### What this task involves
In the entries below, find the line with "https://doi.org/10.1145/3276496" and the line with "Proc. ACM Program."; give again those lines and every line between them, exactly.

### Data records

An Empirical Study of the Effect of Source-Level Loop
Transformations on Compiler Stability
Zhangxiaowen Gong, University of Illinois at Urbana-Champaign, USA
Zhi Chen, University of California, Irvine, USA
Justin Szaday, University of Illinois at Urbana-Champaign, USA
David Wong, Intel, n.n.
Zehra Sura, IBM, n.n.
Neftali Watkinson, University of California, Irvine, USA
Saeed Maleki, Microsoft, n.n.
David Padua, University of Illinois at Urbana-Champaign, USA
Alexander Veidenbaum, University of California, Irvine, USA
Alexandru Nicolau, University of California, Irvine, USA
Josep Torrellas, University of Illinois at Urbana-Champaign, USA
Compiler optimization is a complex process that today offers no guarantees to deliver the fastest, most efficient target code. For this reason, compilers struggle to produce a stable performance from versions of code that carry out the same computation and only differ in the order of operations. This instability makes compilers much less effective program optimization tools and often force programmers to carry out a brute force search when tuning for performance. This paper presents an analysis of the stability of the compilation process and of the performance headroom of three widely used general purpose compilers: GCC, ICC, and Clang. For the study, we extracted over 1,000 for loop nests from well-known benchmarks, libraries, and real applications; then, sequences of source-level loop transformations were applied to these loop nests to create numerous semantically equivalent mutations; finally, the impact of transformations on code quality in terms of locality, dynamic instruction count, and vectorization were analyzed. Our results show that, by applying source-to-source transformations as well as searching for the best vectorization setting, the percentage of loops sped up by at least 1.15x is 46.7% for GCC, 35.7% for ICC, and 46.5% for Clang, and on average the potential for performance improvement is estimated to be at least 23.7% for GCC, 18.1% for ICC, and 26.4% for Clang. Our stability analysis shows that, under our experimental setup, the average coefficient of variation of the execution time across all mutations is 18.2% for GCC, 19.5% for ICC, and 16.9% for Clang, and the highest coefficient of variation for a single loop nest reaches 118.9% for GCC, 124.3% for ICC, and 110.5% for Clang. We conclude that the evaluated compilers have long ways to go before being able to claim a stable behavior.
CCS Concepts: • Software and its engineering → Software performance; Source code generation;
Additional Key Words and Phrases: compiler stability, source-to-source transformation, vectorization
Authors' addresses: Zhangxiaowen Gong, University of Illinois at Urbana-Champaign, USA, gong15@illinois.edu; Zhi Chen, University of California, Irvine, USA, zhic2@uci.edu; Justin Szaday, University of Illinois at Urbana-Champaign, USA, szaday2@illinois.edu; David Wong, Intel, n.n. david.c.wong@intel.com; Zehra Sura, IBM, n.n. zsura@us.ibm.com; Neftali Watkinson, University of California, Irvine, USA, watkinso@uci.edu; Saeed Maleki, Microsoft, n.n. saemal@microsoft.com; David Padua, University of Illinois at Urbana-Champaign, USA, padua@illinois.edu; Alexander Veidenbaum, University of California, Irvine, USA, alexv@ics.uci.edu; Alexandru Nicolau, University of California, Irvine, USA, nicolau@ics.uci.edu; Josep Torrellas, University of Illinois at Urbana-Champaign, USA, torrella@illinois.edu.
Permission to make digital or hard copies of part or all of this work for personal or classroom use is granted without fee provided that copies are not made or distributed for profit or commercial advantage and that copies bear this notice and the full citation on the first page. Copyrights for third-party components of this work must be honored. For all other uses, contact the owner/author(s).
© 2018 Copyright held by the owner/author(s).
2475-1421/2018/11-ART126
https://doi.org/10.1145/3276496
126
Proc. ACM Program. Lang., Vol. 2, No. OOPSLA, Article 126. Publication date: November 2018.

---

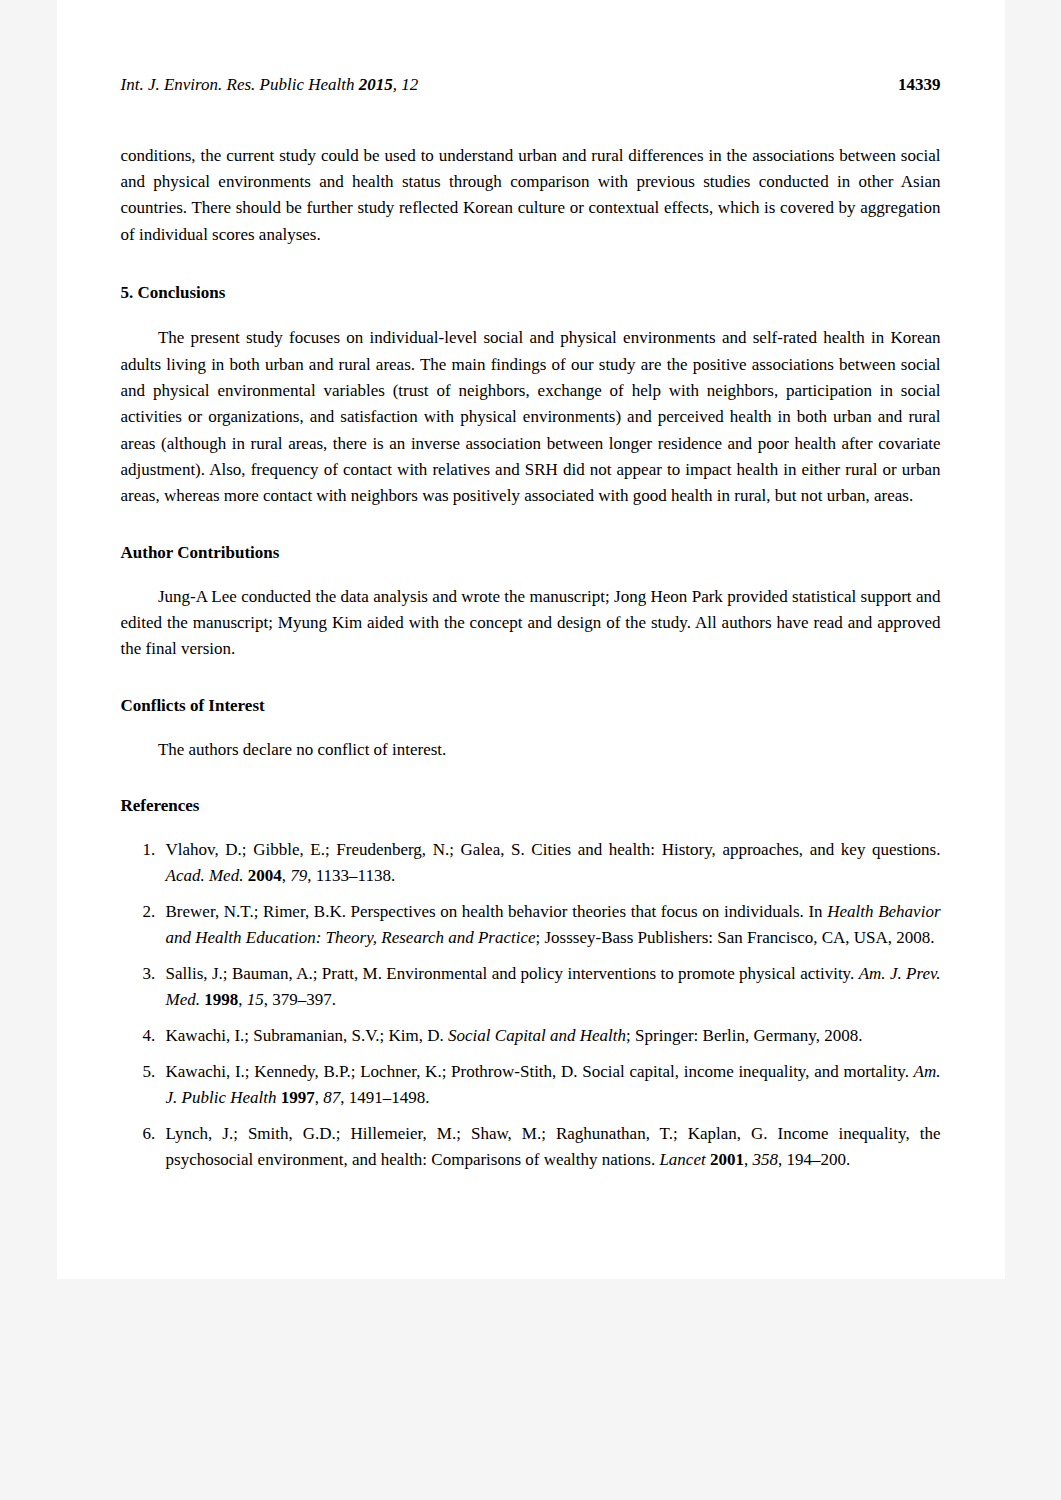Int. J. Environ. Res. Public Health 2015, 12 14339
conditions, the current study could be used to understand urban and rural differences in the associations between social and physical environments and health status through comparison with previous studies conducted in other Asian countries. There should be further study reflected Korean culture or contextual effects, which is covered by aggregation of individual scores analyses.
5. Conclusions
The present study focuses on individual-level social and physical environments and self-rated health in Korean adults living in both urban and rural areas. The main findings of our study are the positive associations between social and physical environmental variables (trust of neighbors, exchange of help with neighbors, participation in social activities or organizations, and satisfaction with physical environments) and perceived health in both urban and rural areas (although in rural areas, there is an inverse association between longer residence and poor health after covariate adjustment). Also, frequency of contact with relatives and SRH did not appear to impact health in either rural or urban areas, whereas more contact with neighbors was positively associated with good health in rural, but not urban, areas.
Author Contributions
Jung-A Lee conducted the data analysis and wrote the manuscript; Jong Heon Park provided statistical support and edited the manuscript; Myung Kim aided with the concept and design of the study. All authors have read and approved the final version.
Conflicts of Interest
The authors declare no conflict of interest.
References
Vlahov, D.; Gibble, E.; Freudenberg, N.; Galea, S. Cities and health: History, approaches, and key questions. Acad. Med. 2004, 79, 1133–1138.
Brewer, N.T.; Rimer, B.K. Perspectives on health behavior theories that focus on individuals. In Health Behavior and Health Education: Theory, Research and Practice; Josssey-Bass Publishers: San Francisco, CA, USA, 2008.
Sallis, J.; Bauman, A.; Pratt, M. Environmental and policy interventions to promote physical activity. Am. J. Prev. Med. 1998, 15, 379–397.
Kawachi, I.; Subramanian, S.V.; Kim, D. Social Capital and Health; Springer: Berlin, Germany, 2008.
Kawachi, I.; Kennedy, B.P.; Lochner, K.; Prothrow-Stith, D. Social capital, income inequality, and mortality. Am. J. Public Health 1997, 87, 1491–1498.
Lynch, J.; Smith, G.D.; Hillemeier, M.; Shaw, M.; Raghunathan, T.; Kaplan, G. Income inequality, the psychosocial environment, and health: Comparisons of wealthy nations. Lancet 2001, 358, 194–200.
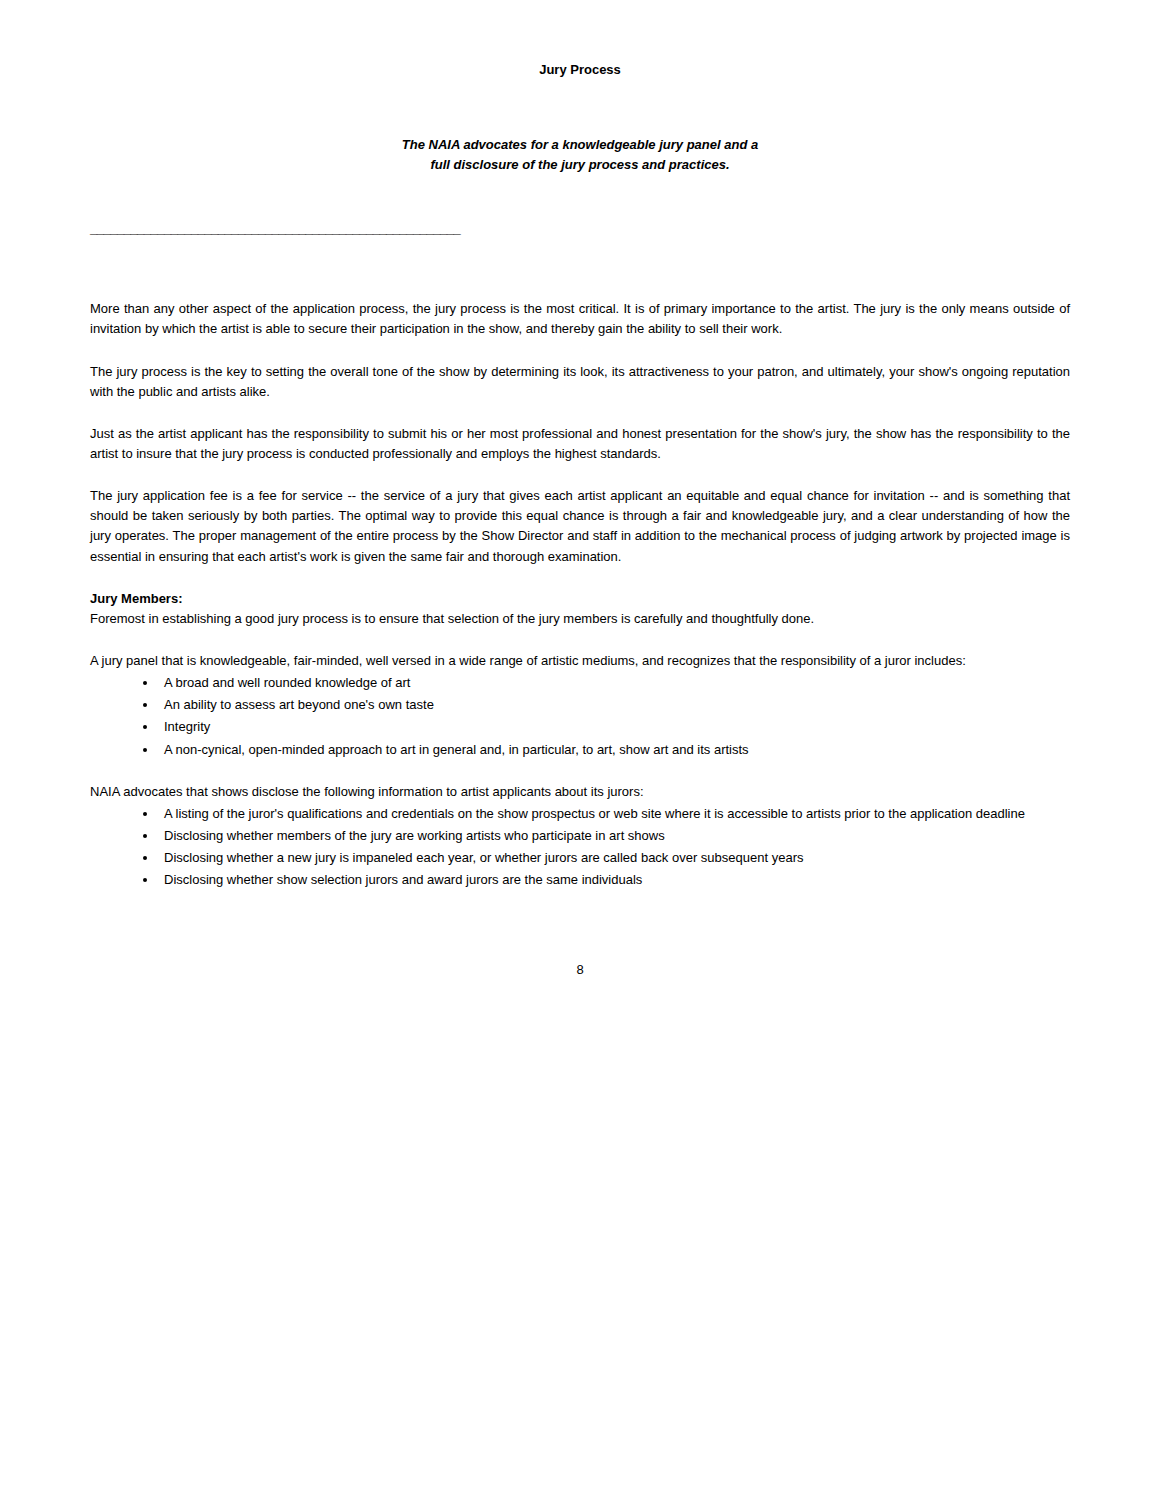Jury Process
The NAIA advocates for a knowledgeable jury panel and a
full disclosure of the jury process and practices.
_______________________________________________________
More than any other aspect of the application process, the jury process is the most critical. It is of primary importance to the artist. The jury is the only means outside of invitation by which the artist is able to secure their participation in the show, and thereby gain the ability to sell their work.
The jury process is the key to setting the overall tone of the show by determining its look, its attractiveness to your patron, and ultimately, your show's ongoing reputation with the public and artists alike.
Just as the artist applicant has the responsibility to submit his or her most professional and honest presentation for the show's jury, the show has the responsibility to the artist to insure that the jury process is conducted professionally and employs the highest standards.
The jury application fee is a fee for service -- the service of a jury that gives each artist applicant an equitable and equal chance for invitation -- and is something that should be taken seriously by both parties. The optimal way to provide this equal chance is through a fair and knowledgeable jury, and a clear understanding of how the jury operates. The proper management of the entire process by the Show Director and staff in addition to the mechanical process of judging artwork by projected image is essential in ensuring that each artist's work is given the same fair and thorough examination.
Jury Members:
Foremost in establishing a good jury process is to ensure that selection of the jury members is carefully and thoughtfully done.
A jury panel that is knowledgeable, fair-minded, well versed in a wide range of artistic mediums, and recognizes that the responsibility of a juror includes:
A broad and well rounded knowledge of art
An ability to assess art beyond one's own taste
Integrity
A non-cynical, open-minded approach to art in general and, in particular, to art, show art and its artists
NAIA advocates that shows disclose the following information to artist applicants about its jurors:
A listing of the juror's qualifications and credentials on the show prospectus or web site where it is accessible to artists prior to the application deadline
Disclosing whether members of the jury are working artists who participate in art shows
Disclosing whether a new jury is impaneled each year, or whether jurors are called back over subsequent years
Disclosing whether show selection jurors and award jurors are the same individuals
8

### Expected output
https://doi.org/10.1145/3276496
126
Proc. ACM Program. Lang., Vol. 2, No. OOPSLA, Article 126. Publication date: November 2018.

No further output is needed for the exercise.